**What is expected**
What lines below hold the string "boxes"? Copy them all.

START Input material

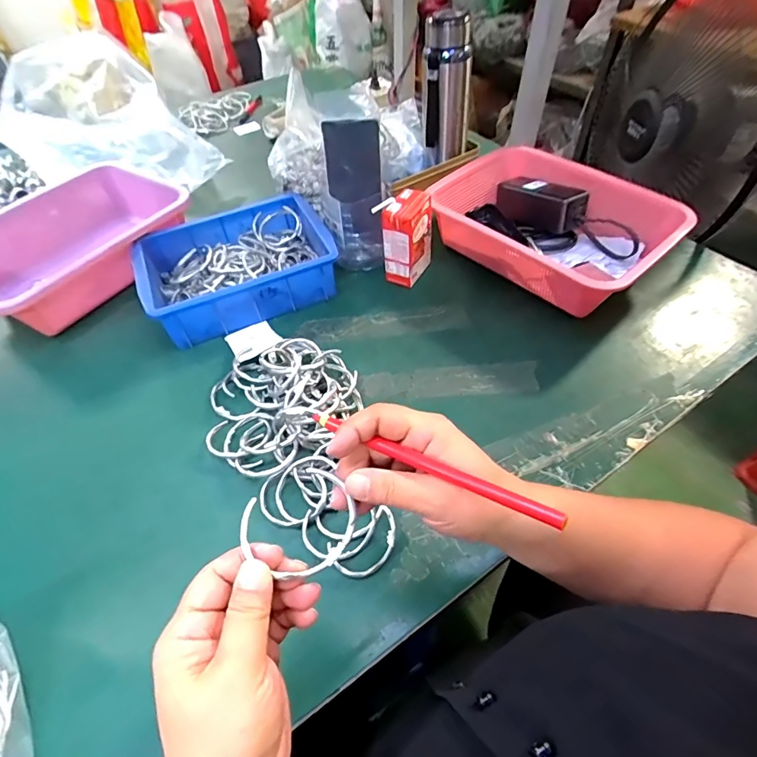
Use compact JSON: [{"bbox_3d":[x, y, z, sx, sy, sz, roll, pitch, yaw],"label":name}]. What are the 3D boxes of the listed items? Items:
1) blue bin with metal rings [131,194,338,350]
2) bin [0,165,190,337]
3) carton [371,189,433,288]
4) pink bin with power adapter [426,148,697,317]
[{"bbox_3d":[-0.191,-0.153,0.601,0.238,0.068,0.167,-21,53,-14],"label":"blue bin with metal rings"},{"bbox_3d":[-0.444,-0.191,0.646,0.226,0.088,0.296,31,59,25],"label":"bin"},{"bbox_3d":[0.038,-0.187,0.594,0.045,0.120,0.067,26,57,21],"label":"carton"},{"bbox_3d":[0.234,-0.211,0.610,0.224,0.105,0.294,-35,58,-23],"label":"pink bin with power adapter"}]

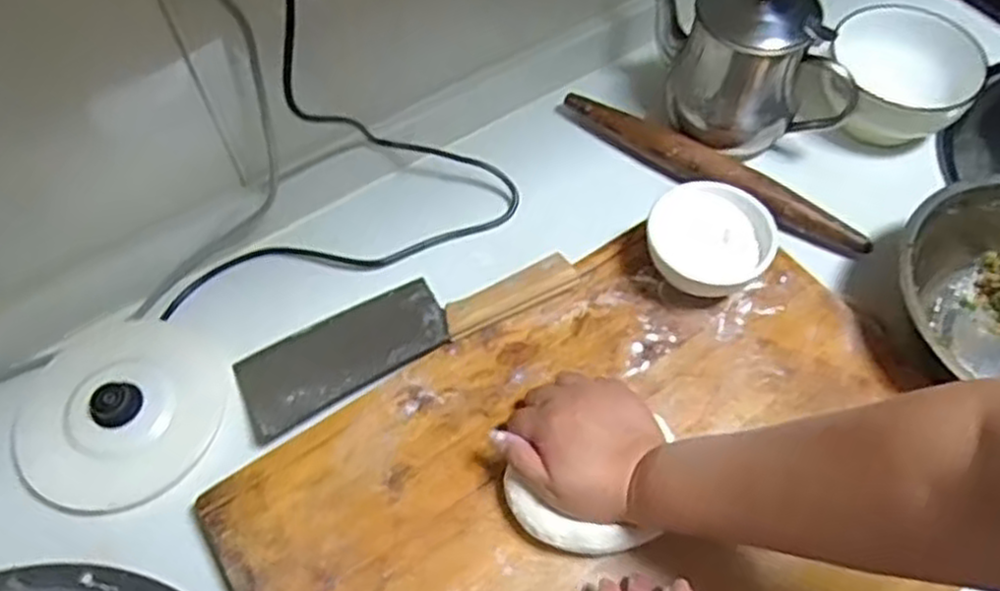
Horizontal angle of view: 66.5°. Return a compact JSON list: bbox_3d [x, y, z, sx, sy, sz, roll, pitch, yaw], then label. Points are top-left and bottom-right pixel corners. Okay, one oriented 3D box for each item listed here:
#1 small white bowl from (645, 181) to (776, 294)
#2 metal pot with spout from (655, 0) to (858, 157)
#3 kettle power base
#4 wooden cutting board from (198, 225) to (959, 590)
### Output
[{"bbox_3d":[0.168,-0.040,0.618,0.095,0.049,0.087,0,58,1],"label":"small white bowl"},{"bbox_3d":[0.217,-0.206,0.690,0.192,0.150,0.112,11,59,8],"label":"metal pot with spout"},{"bbox_3d":[-0.289,0.081,0.578,0.139,0.027,0.151,-8,59,-4],"label":"kettle power base"},{"bbox_3d":[0.084,0.147,0.537,0.476,0.028,0.342,-31,63,-17],"label":"wooden cutting board"}]

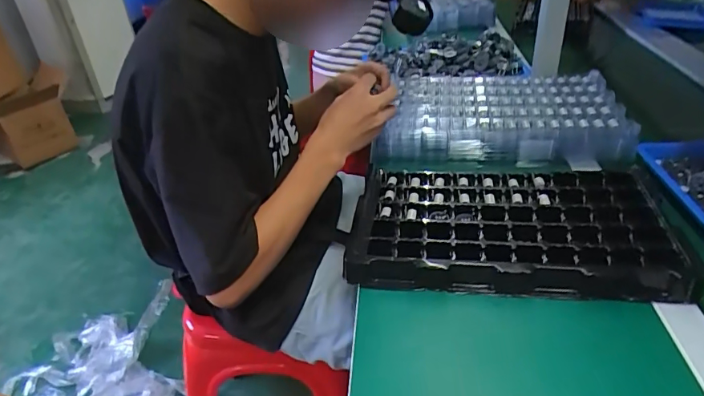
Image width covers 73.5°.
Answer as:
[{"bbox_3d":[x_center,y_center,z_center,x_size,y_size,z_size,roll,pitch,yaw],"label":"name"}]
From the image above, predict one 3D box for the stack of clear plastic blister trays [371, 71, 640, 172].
[{"bbox_3d":[0.236,-0.135,0.784,0.369,0.077,0.238,1,33,10],"label":"stack of clear plastic blister trays"}]

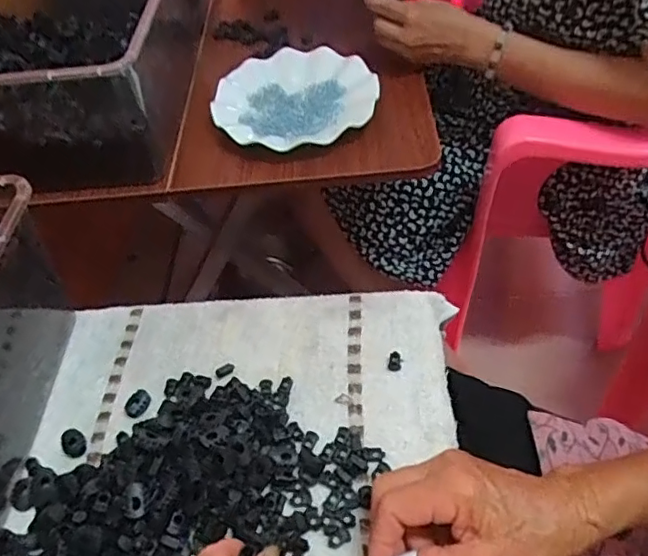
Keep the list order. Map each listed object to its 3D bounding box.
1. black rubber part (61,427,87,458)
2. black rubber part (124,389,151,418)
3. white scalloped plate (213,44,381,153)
[{"bbox_3d":[-0.197,0.129,0.448,0.017,0.009,0.023,-37,56,-23],"label":"black rubber part"},{"bbox_3d":[-0.152,0.102,0.464,0.019,0.005,0.023,20,55,21],"label":"black rubber part"},{"bbox_3d":[-0.033,-0.204,0.654,0.181,0.028,0.174,-3,50,4],"label":"white scalloped plate"}]

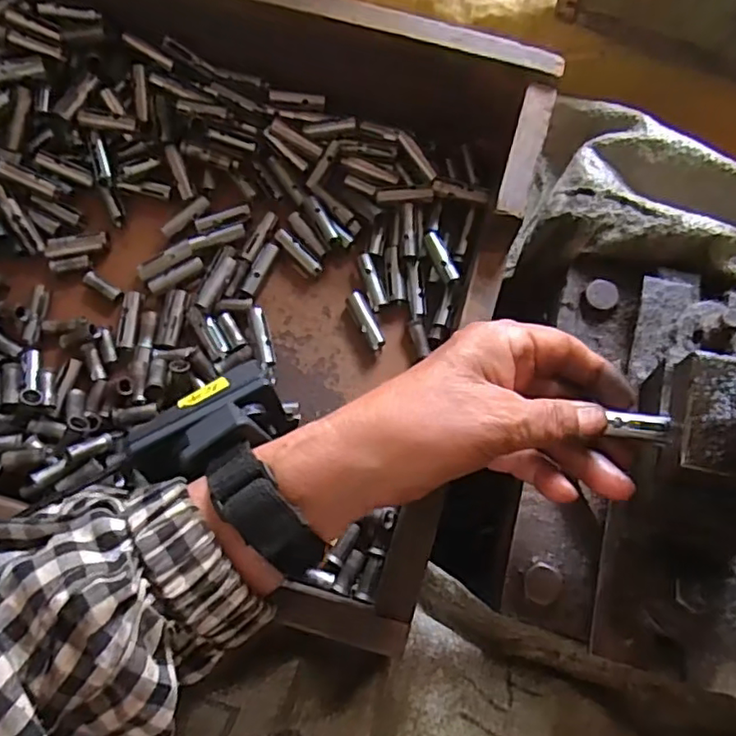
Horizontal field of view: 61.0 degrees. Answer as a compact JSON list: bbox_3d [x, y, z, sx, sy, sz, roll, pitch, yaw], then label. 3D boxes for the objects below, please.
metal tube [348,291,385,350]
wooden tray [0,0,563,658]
[{"bbox_3d":[0.000,-0.030,0.394,0.012,0.010,0.038,-26,77,-7],"label":"metal tube"},{"bbox_3d":[-0.152,-0.074,0.359,0.439,0.102,0.324,17,75,4],"label":"wooden tray"}]

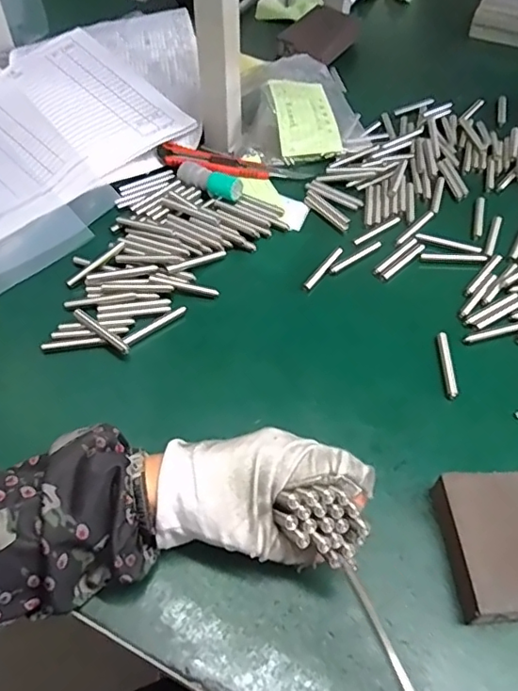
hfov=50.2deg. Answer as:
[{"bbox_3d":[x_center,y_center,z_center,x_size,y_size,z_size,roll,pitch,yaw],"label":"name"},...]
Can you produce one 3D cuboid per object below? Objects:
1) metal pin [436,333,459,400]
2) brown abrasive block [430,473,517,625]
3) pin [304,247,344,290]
[{"bbox_3d":[0.143,0.015,0.421,0.009,0.006,0.059,3,52,2],"label":"metal pin"},{"bbox_3d":[0.149,0.119,0.328,0.070,0.025,0.081,0,52,-1],"label":"brown abrasive block"},{"bbox_3d":[0.057,-0.068,0.483,0.008,0.004,0.059,30,59,19],"label":"pin"}]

END Input material

**Answer section**
Use compact JSON: [{"bbox_3d":[x, y, z, sx, sy, sz, roll, pitch, yaw],"label":name}]. What are the 3D boxes of the listed items? Items:
Horizontal field of view: 61.0 degrees. Answer as a compact JSON list: bbox_3d [x, y, z, sx, sy, sz, roll, pitch, yaw], then label. 3D boxes for the objects below, please.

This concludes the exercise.